Jonathan Jones

Why Ed Miliband’s Reagan-esque attack won’t work

Ed Miliband has taken inspiration for his 2015 attack line from an unlikely source: Ronald Reagan. In 1980, a week before the election between himself and incumbent President Jimmy Carter, Reagan told voters to ask themselves: ‘Are you better off than you were four years ago?’

At PMQs today, Ed Miliband told the Prime Minister ‘In 2015, people will be asking “Am I better off now than I was five years ago?”’ His hope, clearly, is that voters will decide the answer is ‘no’ — and that they’ll vote against the government as a result.

Miliband’s hopes are pinned on Office for Budget Responsibility forecasts, according to which average earnings will be lower, in real terms, at the next election than they were at the last, as this graph shows:

But even if that prediction does come to pass, Ed would be mistaken to think that he’ll be in Reagan’s position to Cameron’s Carter.

For one thing, Americans were better off in 1980 than they’d been in 1976: real income per capita was 7 per cent higher, and the number of people in work had risen by more than 10 million. If they’d really asked themselves the question Reagan told them to, they might well have re-elected Jimmy Carter. Instead, what Reagan correctly hoped voters would be asking, as Nate Silver put it in September, was ‘What have you done for me lately?’ Rather than looking at the past four years, they were focusing on the recent recession, during which employment dropped by 1.2 million.
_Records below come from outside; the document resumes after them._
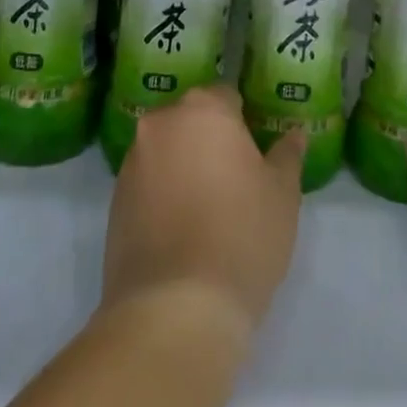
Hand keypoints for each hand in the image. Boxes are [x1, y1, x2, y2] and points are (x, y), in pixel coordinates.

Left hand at [101, 84, 306, 339]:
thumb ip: (287, 155)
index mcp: (202, 110)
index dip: (247, 122)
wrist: (175, 309)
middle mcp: (160, 125)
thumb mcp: (283, 194)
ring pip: (168, 151)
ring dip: (186, 167)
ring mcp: (131, 163)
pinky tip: (184, 232)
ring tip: (210, 210)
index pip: (228, 97)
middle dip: (212, 141)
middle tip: (238, 180)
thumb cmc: (242, 236)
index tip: (259, 153)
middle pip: (192, 121)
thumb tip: (293, 134)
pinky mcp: (113, 202)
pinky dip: (164, 195)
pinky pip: (148, 184)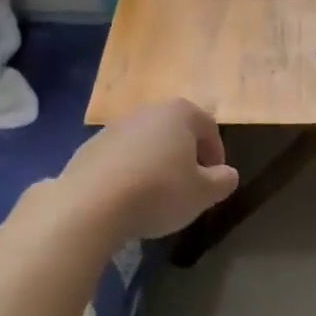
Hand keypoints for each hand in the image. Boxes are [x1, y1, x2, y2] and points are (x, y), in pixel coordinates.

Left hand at [59, 99, 239, 239]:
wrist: (91, 204)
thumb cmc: (159, 192)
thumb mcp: (203, 193)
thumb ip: (223, 181)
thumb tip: (227, 174)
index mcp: (179, 114)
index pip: (208, 128)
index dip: (216, 155)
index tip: (214, 182)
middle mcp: (146, 112)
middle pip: (175, 132)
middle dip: (185, 158)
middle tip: (188, 188)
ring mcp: (114, 127)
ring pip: (146, 144)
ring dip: (156, 165)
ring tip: (156, 197)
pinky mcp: (89, 148)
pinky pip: (120, 158)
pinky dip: (129, 173)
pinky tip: (128, 199)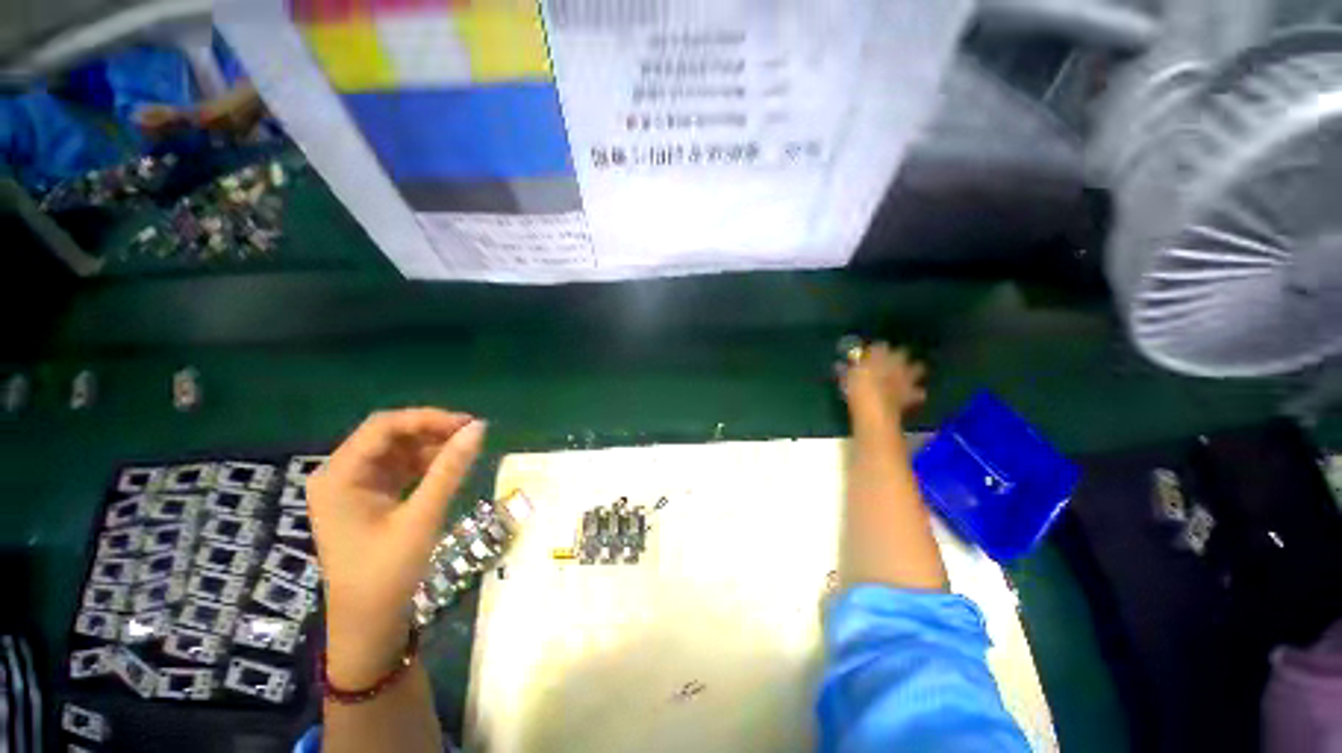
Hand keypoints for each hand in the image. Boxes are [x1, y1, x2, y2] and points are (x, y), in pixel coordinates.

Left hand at [307, 409, 486, 686]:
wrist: (368, 623)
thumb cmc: (387, 573)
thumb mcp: (422, 517)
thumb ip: (450, 469)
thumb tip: (479, 428)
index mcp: (338, 476)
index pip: (383, 427)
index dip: (427, 419)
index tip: (467, 424)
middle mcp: (340, 474)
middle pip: (389, 435)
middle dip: (431, 431)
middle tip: (472, 434)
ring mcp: (353, 486)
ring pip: (397, 450)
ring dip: (431, 446)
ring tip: (466, 450)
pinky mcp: (367, 498)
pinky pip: (399, 468)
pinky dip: (425, 464)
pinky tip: (449, 467)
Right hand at [837, 342, 927, 425]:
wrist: (875, 408)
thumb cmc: (857, 389)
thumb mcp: (846, 378)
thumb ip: (846, 370)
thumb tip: (839, 365)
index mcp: (879, 355)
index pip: (880, 346)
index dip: (875, 349)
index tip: (869, 354)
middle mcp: (896, 362)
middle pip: (903, 353)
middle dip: (900, 355)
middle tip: (892, 361)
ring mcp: (906, 377)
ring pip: (918, 368)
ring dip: (914, 370)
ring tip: (908, 375)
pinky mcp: (911, 392)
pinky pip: (918, 392)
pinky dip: (916, 393)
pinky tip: (913, 395)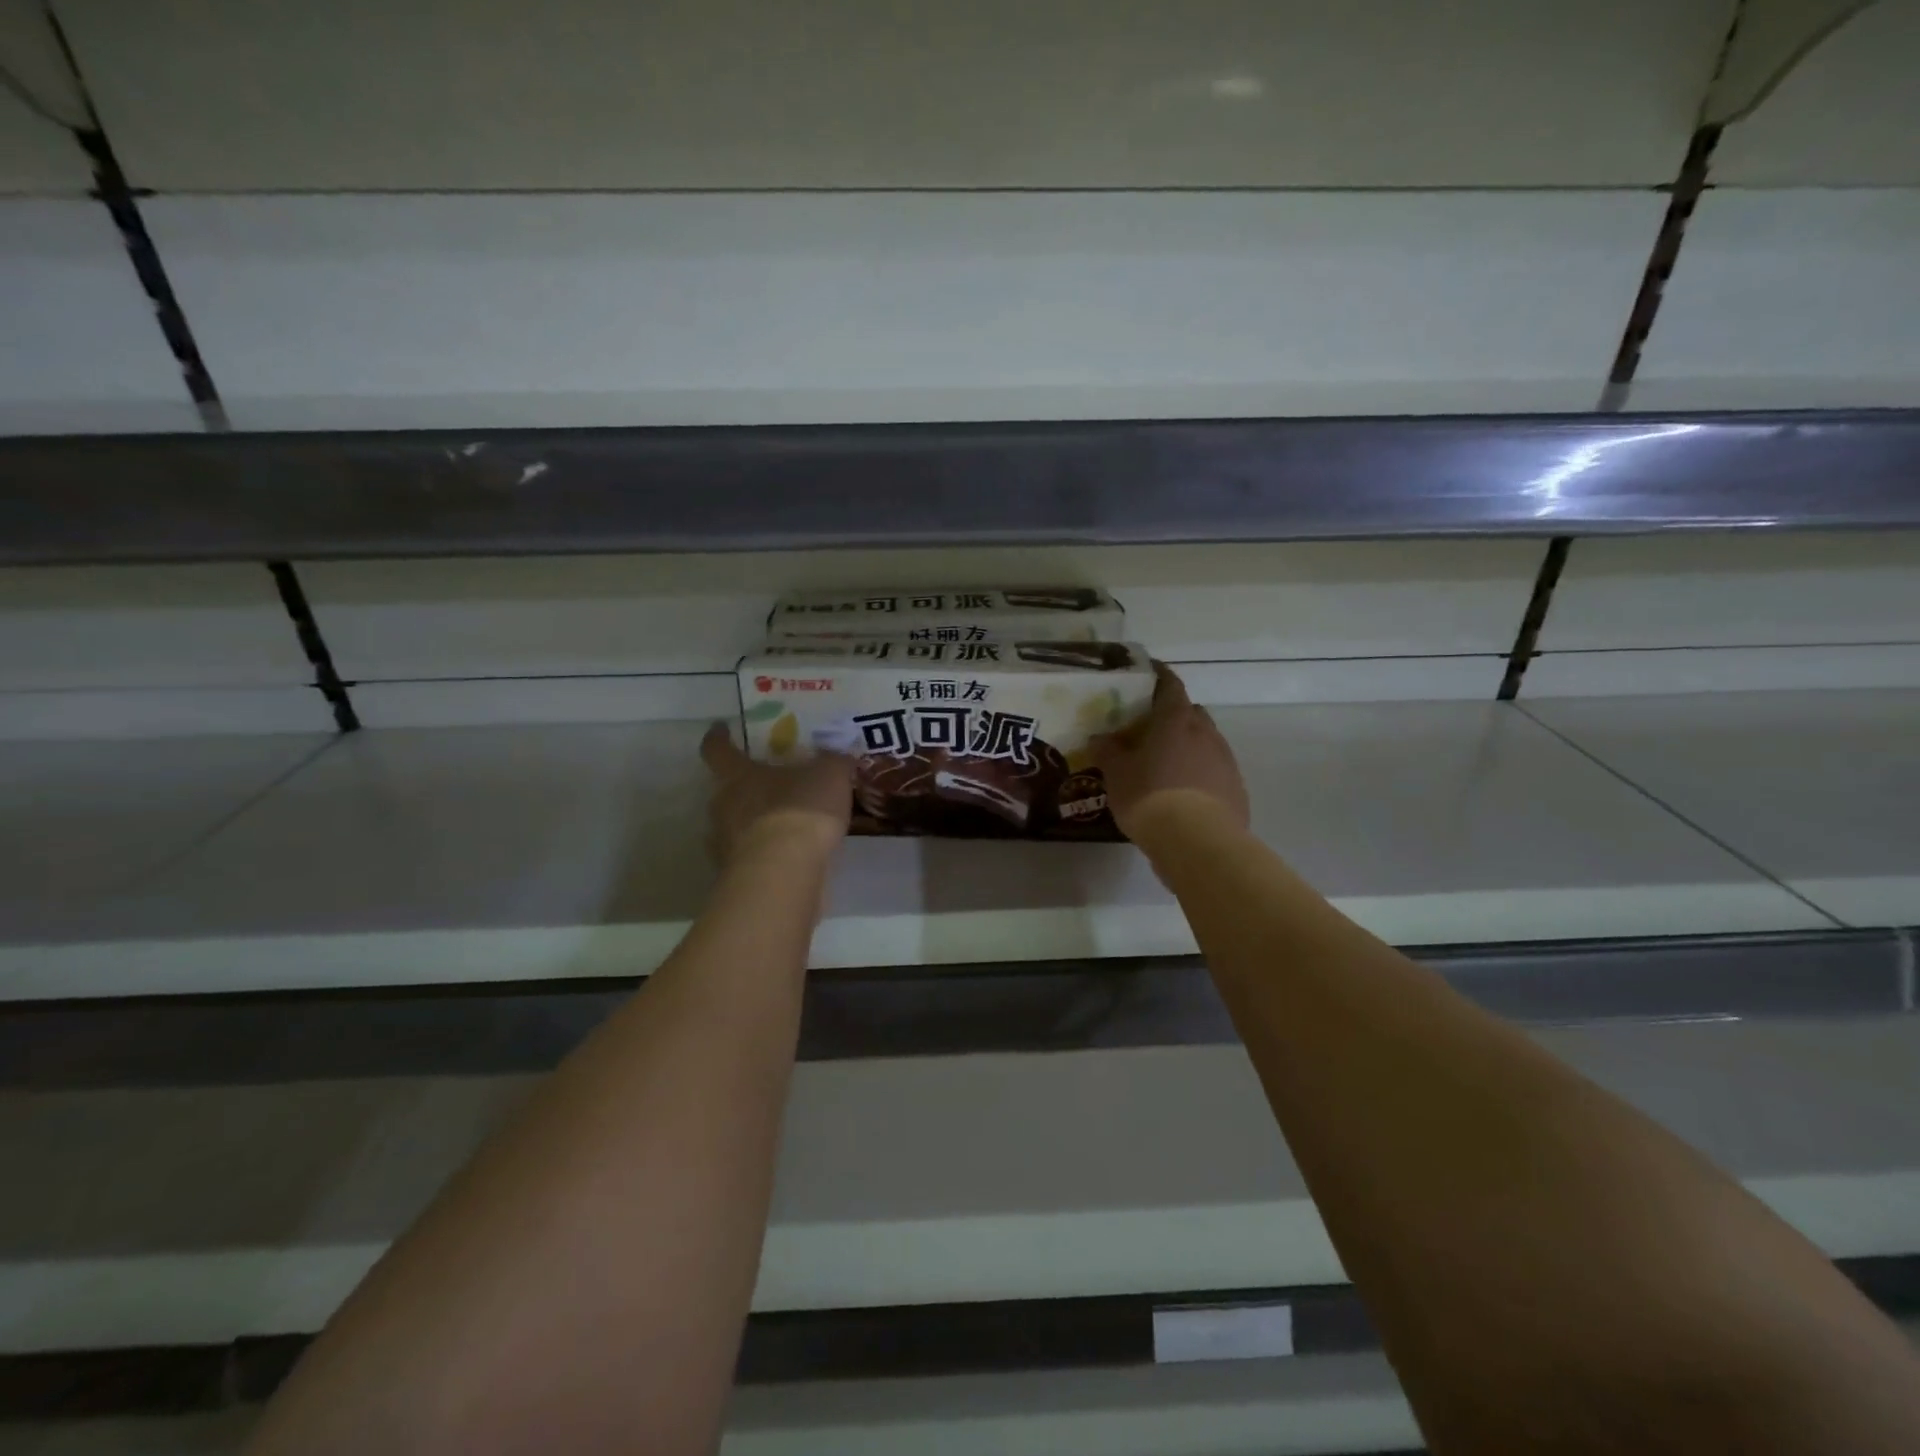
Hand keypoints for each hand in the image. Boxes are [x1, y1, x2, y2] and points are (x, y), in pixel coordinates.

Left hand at [700, 723, 852, 867]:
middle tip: (772, 785)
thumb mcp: (830, 775)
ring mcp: (724, 844)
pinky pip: (749, 857)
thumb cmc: (800, 811)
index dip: (717, 737)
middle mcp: (722, 806)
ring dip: (756, 824)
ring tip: (786, 825)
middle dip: (746, 787)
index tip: (720, 729)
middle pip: (726, 790)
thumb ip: (834, 762)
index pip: (717, 749)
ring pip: (736, 826)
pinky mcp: (735, 876)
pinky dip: (766, 855)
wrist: (783, 874)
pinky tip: (790, 857)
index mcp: (738, 775)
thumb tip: (838, 755)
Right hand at [1089, 664, 1249, 845]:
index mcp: (1175, 720)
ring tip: (1166, 764)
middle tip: (1150, 728)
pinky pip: (1215, 771)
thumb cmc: (1150, 796)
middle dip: (1173, 715)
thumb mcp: (1117, 774)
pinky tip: (1184, 792)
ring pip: (1206, 742)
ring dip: (1188, 746)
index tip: (1149, 673)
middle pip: (1191, 712)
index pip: (1170, 685)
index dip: (1159, 676)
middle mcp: (1205, 733)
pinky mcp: (1236, 788)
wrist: (1197, 841)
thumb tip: (1099, 738)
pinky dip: (1200, 773)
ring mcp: (1225, 760)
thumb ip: (1108, 752)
From 1979 to 1980, average incomes fell by 2.2 per cent.

Given voters seem to focus more on the last year than on the government’s whole term, those OBR figures might actually give Cameron (mild) cheer: they show real average earnings rising by 1.7 per cent in the last year of this Parliament when adjusted for CPI inflation, or by 0.6 per cent by RPI inflation.
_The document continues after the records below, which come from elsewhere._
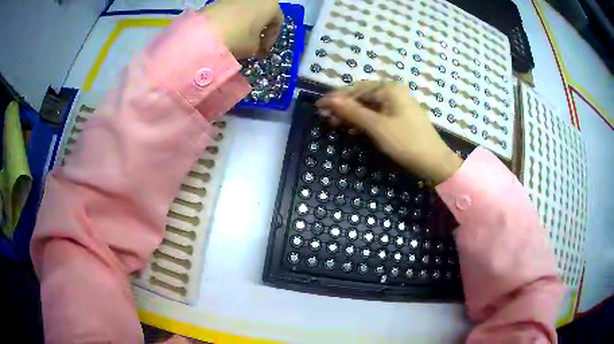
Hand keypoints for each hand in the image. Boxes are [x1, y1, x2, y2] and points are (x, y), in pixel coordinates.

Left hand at [201, 0, 283, 58]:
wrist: (205, 32)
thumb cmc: (238, 38)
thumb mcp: (254, 48)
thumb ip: (258, 46)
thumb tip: (254, 45)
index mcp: (271, 5)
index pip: (277, 23)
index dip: (271, 40)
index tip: (263, 52)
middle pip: (262, 15)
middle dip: (259, 31)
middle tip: (253, 46)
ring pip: (248, 12)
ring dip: (246, 25)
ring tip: (239, 40)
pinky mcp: (223, 0)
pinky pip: (234, 11)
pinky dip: (235, 21)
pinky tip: (228, 33)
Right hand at [316, 81, 462, 183]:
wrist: (434, 162)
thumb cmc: (405, 142)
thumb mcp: (376, 126)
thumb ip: (352, 111)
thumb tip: (328, 100)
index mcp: (389, 89)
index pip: (356, 89)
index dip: (336, 98)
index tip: (319, 106)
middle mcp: (393, 92)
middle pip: (362, 96)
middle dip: (343, 106)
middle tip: (325, 117)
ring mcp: (398, 105)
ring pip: (369, 106)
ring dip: (352, 114)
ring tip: (335, 123)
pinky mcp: (400, 117)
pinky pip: (377, 114)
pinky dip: (364, 120)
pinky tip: (353, 126)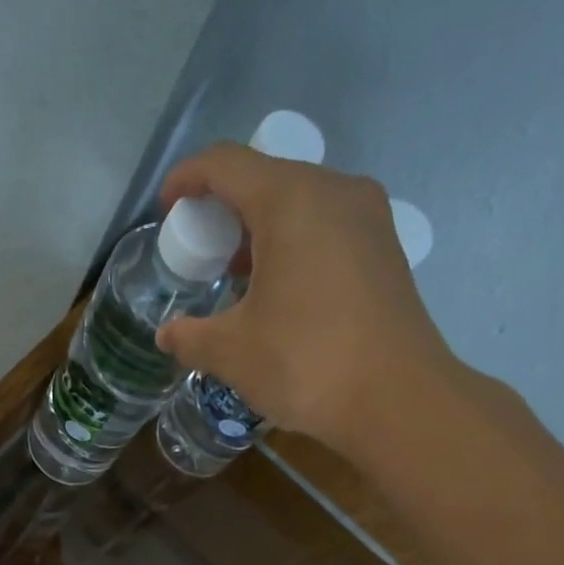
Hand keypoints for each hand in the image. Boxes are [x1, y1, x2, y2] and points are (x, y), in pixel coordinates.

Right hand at [155, 145, 465, 458]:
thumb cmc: (306, 364)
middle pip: (265, 178)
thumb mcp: (232, 353)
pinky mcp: (384, 248)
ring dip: (260, 230)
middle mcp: (334, 191)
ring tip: (237, 276)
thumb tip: (167, 335)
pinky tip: (280, 290)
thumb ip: (190, 336)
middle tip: (201, 254)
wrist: (398, 400)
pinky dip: (293, 243)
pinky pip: (326, 226)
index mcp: (291, 200)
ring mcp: (368, 217)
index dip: (187, 179)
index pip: (226, 164)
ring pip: (299, 202)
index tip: (166, 209)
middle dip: (224, 210)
And, of course, real earnings are only one aspect of whether people think themselves ‘better off’. On another — employment — Miliband’s attack is unlikely to work very well. There are already 700,000 more people in work than there were at the last election — a figure the OBR expects to rise to about 1 million by 2015. And while it does forecast a slightly higher unemployment rate in 2015 Q2 (8.0 per cent) than in 2010 Q2 (7.9 per cent), that would still represent a fall of 0.3 points from the 8.3 per cent rate it forecasts for 2014 Q2.

Of course, all of this is based on forecasts that could turn out to be too optimistic or too pessimistic. But Miliband shouldn’t be confident that they point to a favourable election for him come 2015.